Roofs of storage tanks also float on the oil, preventing vapors from building up or escaping into the atmosphere. When the legs of these roofs touch the base, it creates a gap between the oil and the roof, causing combustible vapors to form.
Refiners have been running at full bore, which has been drawing crude out of Cushing as quickly as its being piped into the tanks. There is some concern for even more pressure on oil pricing as we get into refinery maintenance season. They’ll be shutting down large parts of refineries to catch up on required maintenance and do seasonal blend change-overs. Normally that would give the tanks at Cushing a little breathing room to refill on reduced demand.

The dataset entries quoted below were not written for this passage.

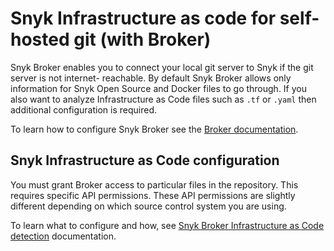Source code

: # Snyk Infrastructure as code for self-hosted git (with Broker)

Snyk Broker enables you to connect your local git server to Snyk if the git server is not internet- reachable. By default Snyk Broker allows only information for Snyk Open Source and Docker files to go through. If you also want to analyze Infrastructure as Code files such as `.tf` or `.yaml` then additional configuration is required.

To learn how to configure Snyk Broker see the [Broker documentation](../../integrate-with-snyk/snyk-broker/broker-introduction.md).

## Snyk Infrastructure as Code configuration

You must grant Broker access to particular files in the repository. This requires specific API permissions. These API permissions are slightly different depending on which source control system you are using.

To learn what to configure and how, see [Snyk Broker Infrastructure as Code detection](../../integrate-with-snyk/snyk-broker/snyk-broker-infrastructure-as-code-detection/) documentation.
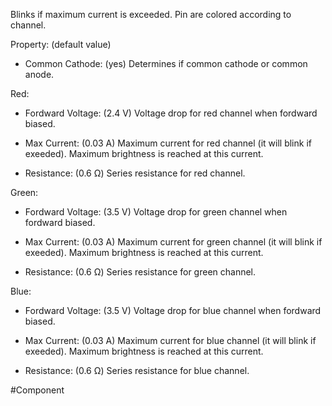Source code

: Blinks if maximum current is exceeded.
Pin are colored according to channel.

Property: (default value)

- Common Cathode: (yes)
   Determines if common cathode or common anode.

Red:
- Fordward Voltage: (2.4 V)
   Voltage drop for red channel when fordward biased.

- Max Current: (0.03 A)
   Maximum current for red channel (it will blink if exeeded).
   Maximum brightness is reached at this current.

- Resistance: (0.6 Ω)
   Series resistance for red channel.

Green:
- Fordward Voltage: (3.5 V)
   Voltage drop for green channel when fordward biased.

- Max Current: (0.03 A)
   Maximum current for green channel (it will blink if exeeded).
   Maximum brightness is reached at this current.

- Resistance: (0.6 Ω)
   Series resistance for green channel.

Blue:
- Fordward Voltage: (3.5 V)
   Voltage drop for blue channel when fordward biased.

- Max Current: (0.03 A)
   Maximum current for blue channel (it will blink if exeeded).
   Maximum brightness is reached at this current.

- Resistance: (0.6 Ω)
   Series resistance for blue channel.


#Component 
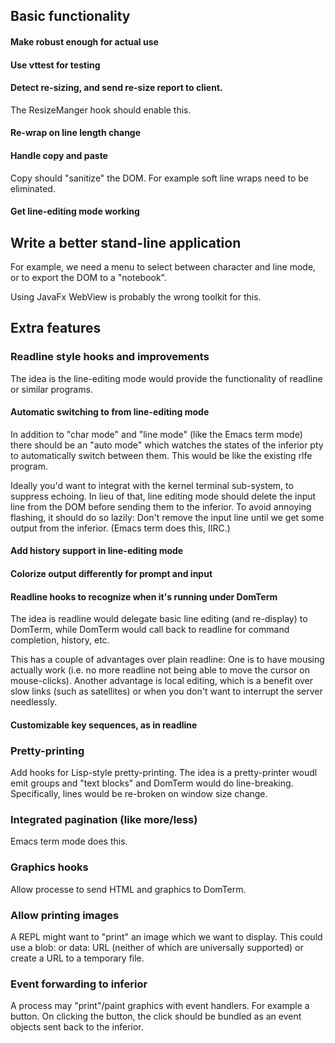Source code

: ## Basic functionality

#### Make robust enough for actual use

#### Use vttest for testing

#### Detect re-sizing, and send re-size report to client.

The ResizeManger hook should enable this.

#### Re-wrap on line length change

#### Handle copy and paste

Copy should "sanitize" the DOM.  For example soft line wraps
need to be eliminated.

#### Get line-editing mode working

## Write a better stand-line application

For example, we need a menu to select between character and line mode,
or to export the DOM to a "notebook".

Using JavaFx WebView is probably the wrong toolkit for this.

## Extra features

### Readline style hooks and improvements

The idea is the line-editing mode would provide the
functionality of readline or similar programs.

#### Automatic switching to from line-editing mode

In addition to "char mode" and "line mode" (like the
Emacs term mode) there should be an "auto mode" which watches
the states of the inferior pty to automatically switch
between them.  This would be like the existing rlfe program.

Ideally you'd want to integrat with the kernel
terminal sub-system, to suppress echoing.   In lieu of
that, line editing mode should delete the input line
from the DOM before sending them to the inferior.
To avoid annoying flashing, it should do so lazily:
Don't remove the input line until we get some
output from the inferior.  (Emacs term does this, IIRC.)

#### Add history support in line-editing mode

#### Colorize output differently for prompt and input

#### Readline hooks to recognize when it's running under DomTerm

The idea is readline would delegate basic line editing
(and re-display) to DomTerm, while DomTerm would call back
to readline for command completion, history, etc.

This has a couple of advantages over plain readline:
One is to have mousing actually work (i.e. no more
readline not being able to move the cursor on mouse-clicks).
Another advantage is local editing, which is a benefit
over slow links (such as satellites) or when you don't
want to interrupt the server needlessly.

#### Customizable key sequences, as in readline

### Pretty-printing

Add hooks for Lisp-style pretty-printing.  The idea is a pretty-printer
woudl emit groups and "text blocks" and DomTerm would do line-breaking.
Specifically, lines would be re-broken on window size change.

### Integrated pagination (like more/less)

Emacs term mode does this.

### Graphics hooks

Allow processe to send HTML and graphics to DomTerm.

### Allow printing images

A REPL might want to "print" an image which we want to display.
This could use a blob: or data: URL (neither of which are universally
supported) or create a URL to a temporary file.

### Event forwarding to inferior

A process may "print"/paint graphics with event handlers.
For example a button.  On clicking the button, the click
should be bundled as an event objects sent back to the inferior.

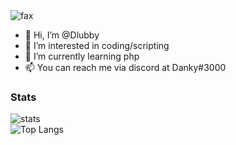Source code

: <img src="https://komarev.com/ghpvc/?username=Dlubby&color=blue" alt="fax" width="" height="">

- 👋 Hi, I’m @Dlubby
- 👀 I’m interested in coding/scripting
- 🌱 I’m currently learning php
- 📫 You can reach me via discord at Danky#3000

  

### Stats
![stats](https://github-readme-stats.vercel.app/api?username=Dlubby&show_icons=true&theme=radical)   
![Top Langs](https://github-readme-stats.vercel.app/api/top-langs/?username=Dlubby&layout=compact&theme=radical) 
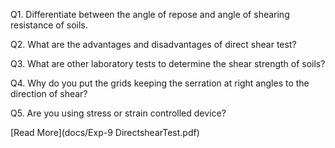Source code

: Q1. Differentiate between the angle of repose and angle of shearing resistance of soils.

Q2. What are the advantages and disadvantages of direct shear test?

Q3. What are other laboratory tests to determine the shear strength of soils?

Q4. Why do you put the grids keeping the serration at right angles to the direction of shear?

Q5. Are you using stress or strain controlled device? 


[Read More](docs/Exp-9 DirectshearTest.pdf)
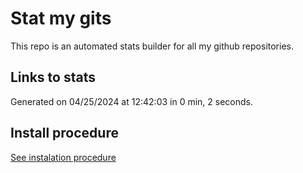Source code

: # Stat my gits

This repo is an automated stats builder for all my github repositories.

## Links to stats


Generated on 04/25/2024 at 12:42:03 in 0 min, 2 seconds.

## Install procedure

[See instalation procedure](./src/install.md)
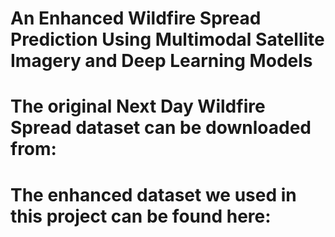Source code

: # An Enhanced Wildfire Spread Prediction Using Multimodal Satellite Imagery and Deep Learning Models
# The original Next Day Wildfire Spread dataset can be downloaded from:
# The enhanced dataset we used in this project can be found here:

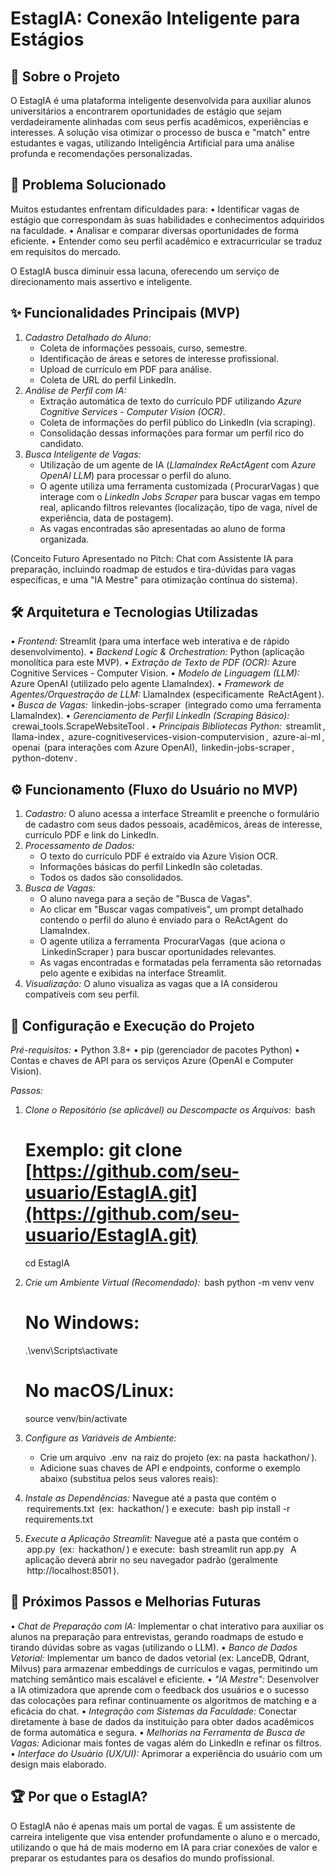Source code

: # EstagIA: Conexão Inteligente para Estágios

## 🚀 Sobre o Projeto

O EstagIA é uma plataforma inteligente desenvolvida para auxiliar alunos universitários a encontrarem oportunidades de estágio que sejam verdadeiramente alinhadas com seus perfis acadêmicos, experiências e interesses. A solução visa otimizar o processo de busca e "match" entre estudantes e vagas, utilizando Inteligência Artificial para uma análise profunda e recomendações personalizadas.

## 🎯 Problema Solucionado

Muitos estudantes enfrentam dificuldades para:
•⁠  ⁠Identificar vagas de estágio que correspondam às suas habilidades e conhecimentos adquiridos na faculdade.
•⁠  ⁠Analisar e comparar diversas oportunidades de forma eficiente.
•⁠  ⁠Entender como seu perfil acadêmico e extracurricular se traduz em requisitos do mercado.

O EstagIA busca diminuir essa lacuna, oferecendo um serviço de direcionamento mais assertivo e inteligente.

## ✨ Funcionalidades Principais (MVP)

1.  *Cadastro Detalhado do Aluno:*
    * Coleta de informações pessoais, curso, semestre.
    * Identificação de áreas e setores de interesse profissional.
    * Upload de currículo em PDF para análise.
    * Coleta de URL do perfil LinkedIn.
2.  *Análise de Perfil com IA:*
    * Extração automática de texto do currículo PDF utilizando *Azure Cognitive Services - Computer Vision (OCR)*.
    * Coleta de informações do perfil público do LinkedIn (via scraping).
    * Consolidação dessas informações para formar um perfil rico do candidato.
3.  *Busca Inteligente de Vagas:*
    * Utilização de um agente de IA (*LlamaIndex ReActAgent* com *Azure OpenAI LLM*) para processar o perfil do aluno.
    * O agente utiliza uma ferramenta customizada (⁠ ProcurarVagas ⁠) que interage com o *LinkedIn Jobs Scraper* para buscar vagas em tempo real, aplicando filtros relevantes (localização, tipo de vaga, nível de experiência, data de postagem).
    * As vagas encontradas são apresentadas ao aluno de forma organizada.

(Conceito Futuro Apresentado no Pitch: Chat com Assistente IA para preparação, incluindo roadmap de estudos e tira-dúvidas para vagas específicas, e uma "IA Mestre" para otimização contínua do sistema).

## 🛠️ Arquitetura e Tecnologias Utilizadas

•⁠  ⁠*Frontend:* Streamlit (para uma interface web interativa e de rápido desenvolvimento).
•⁠  ⁠*Backend Logic & Orchestration:* Python (aplicação monolítica para este MVP).
•⁠  ⁠*Extração de Texto de PDF (OCR):* Azure Cognitive Services - Computer Vision.
•⁠  ⁠*Modelo de Linguagem (LLM):* Azure OpenAI (utilizado pelo agente LlamaIndex).
•⁠  ⁠*Framework de Agentes/Orquestração de LLM:* LlamaIndex (especificamente ⁠ ReActAgent ⁠).
•⁠  ⁠*Busca de Vagas:* ⁠ linkedin-jobs-scraper ⁠ (integrado como uma ferramenta LlamaIndex).
•⁠  ⁠*Gerenciamento de Perfil LinkedIn (Scraping Básico):* ⁠ crewai_tools.ScrapeWebsiteTool ⁠.
•⁠  ⁠*Principais Bibliotecas Python:* ⁠ streamlit ⁠, ⁠ llama-index ⁠, ⁠ azure-cognitiveservices-vision-computervision ⁠, ⁠ azure-ai-ml ⁠, ⁠ openai ⁠ (para interações com Azure OpenAI), ⁠ linkedin-jobs-scraper ⁠, ⁠ python-dotenv ⁠.

## ⚙️ Funcionamento (Fluxo do Usuário no MVP)

1.  *Cadastro:* O aluno acessa a interface Streamlit e preenche o formulário de cadastro com seus dados pessoais, acadêmicos, áreas de interesse, currículo PDF e link do LinkedIn.
2.  *Processamento de Dados:*
    * O texto do currículo PDF é extraído via Azure Vision OCR.
    * Informações básicas do perfil LinkedIn são coletadas.
    * Todos os dados são consolidados.
3.  *Busca de Vagas:*
    * O aluno navega para a seção de "Busca de Vagas".
    * Ao clicar em "Buscar vagas compatíveis", um prompt detalhado contendo o perfil do aluno é enviado para o ⁠ ReActAgent ⁠ do LlamaIndex.
    * O agente utiliza a ferramenta ⁠ ProcurarVagas ⁠ (que aciona o ⁠ LinkedinScraper ⁠) para buscar oportunidades relevantes.
    * As vagas encontradas e formatadas pela ferramenta são retornadas pelo agente e exibidas na interface Streamlit.
4.  *Visualização:* O aluno visualiza as vagas que a IA considerou compatíveis com seu perfil.

## 🔧 Configuração e Execução do Projeto

*Pré-requisitos:*
•⁠  ⁠Python 3.8+
•⁠  ⁠pip (gerenciador de pacotes Python)
•⁠  ⁠Contas e chaves de API para os serviços Azure (OpenAI e Computer Vision).

*Passos:*

1.  *Clone o Repositório (se aplicável) ou Descompacte os Arquivos:*
    ⁠ bash
    # Exemplo: git clone [https://github.com/seu-usuario/EstagIA.git](https://github.com/seu-usuario/EstagIA.git)
    cd EstagIA
     ⁠

2.  *Crie um Ambiente Virtual (Recomendado):*
    ⁠ bash
    python -m venv venv
    # No Windows:
    .\venv\Scripts\activate
    # No macOS/Linux:
    source venv/bin/activate
     ⁠

3.  *Configure as Variáveis de Ambiente:*
    * Crie um arquivo ⁠ .env ⁠ na raiz do projeto (ex: na pasta ⁠ hackathon/ ⁠).
    * Adicione suas chaves de API e endpoints, conforme o exemplo abaixo (substitua pelos seus valores reais):
        
4.  *Instale as Dependências:*
    Navegue até a pasta que contém o ⁠ requirements.txt ⁠ (ex: ⁠ hackathon/ ⁠) e execute:
    ⁠ bash
    pip install -r requirements.txt
     ⁠

5.  *Execute a Aplicação Streamlit:*
    Navegue até a pasta que contém o ⁠ app.py ⁠ (ex: ⁠ hackathon/ ⁠) e execute:
    ⁠ bash
    streamlit run app.py
     ⁠
    A aplicação deverá abrir no seu navegador padrão (geralmente ⁠ http://localhost:8501 ⁠).

## 🔮 Próximos Passos e Melhorias Futuras

•⁠  ⁠*Chat de Preparação com IA:* Implementar o chat interativo para auxiliar os alunos na preparação para entrevistas, gerando roadmaps de estudo e tirando dúvidas sobre as vagas (utilizando o LLM).
•⁠  ⁠*Banco de Dados Vetorial:* Implementar um banco de dados vetorial (ex: LanceDB, Qdrant, Milvus) para armazenar embeddings de currículos e vagas, permitindo um matching semântico mais escalável e eficiente.
•⁠  ⁠*"IA Mestre":* Desenvolver a IA otimizadora que aprende com o feedback dos usuários e o sucesso das colocações para refinar continuamente os algoritmos de matching e a eficácia do chat.
•⁠  ⁠*Integração com Sistemas da Faculdade:* Conectar diretamente à base de dados da instituição para obter dados acadêmicos de forma automática e segura.
•⁠  ⁠*Melhorias na Ferramenta de Busca de Vagas:* Adicionar mais fontes de vagas além do LinkedIn e refinar os filtros.
•⁠  ⁠*Interface do Usuário (UX/UI):* Aprimorar a experiência do usuário com um design mais elaborado.

## 🏆 Por que o EstagIA?

O EstagIA não é apenas mais um portal de vagas. É um assistente de carreira inteligente que visa entender profundamente o aluno e o mercado, utilizando o que há de mais moderno em IA para criar conexões de valor e preparar os estudantes para os desafios do mundo profissional.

But with the money the refiners are making right now, analysts believe they are going to hustle through the maintenance cycles, and get back to pumping out as much product as they can as quickly as possible.
So the pressure stays on Cushing to keep sending along the crude – which, thanks to higher prices, might now come from somewhere else – and prices remain elevated.
…Typically, when Cushing inventories drop, relative prices at the hub increase to attract barrels from the Permian and limit outflows to the Gulf Coast, said Lee Williams, a senior analyst at Wood Mackenzie.
Alternatively, pipeline or storage terminal operators may limit outflows for operational purposes as inventories near the floor, said Williams.
Industry analyst are using the adjective “robust” to describe the oil deficit facing the world going forward, which, of course, doesn’t bode well for anyone’s wallet or energy security.
…The global oil markets are looking at a “pretty robust deficit” on top of an already significant shortfall this quarter, Malek said, citing the oil production cuts implemented by OPEC and its allies.
…“OPEC+ production cuts, including the voluntary extra cut by Saudi Arabia, are bearing fruit, lowering oil inventories and supporting prices,” UBS wrote in a note dated September 28.
Awesomesauce. Not to mention, during the last drawdown at Cushing, the U.S. was not an oil exporter, by statute.
We sure are now. And there’s no slack in the system in case we have a rainy day our ownselves, with our exploration and new drilling at a standstill to boot.
…Now with high export demand, market participants worry that draws at Cushing will continue.
“The world is hungry for crude,” said Ernie Barsamian, CEO of the Tank Tiger, a U.S. terminal storage clearinghouse. “Any incremental production will get exported.”
#Bidenomics
There just isn’t enough bad you can say about it.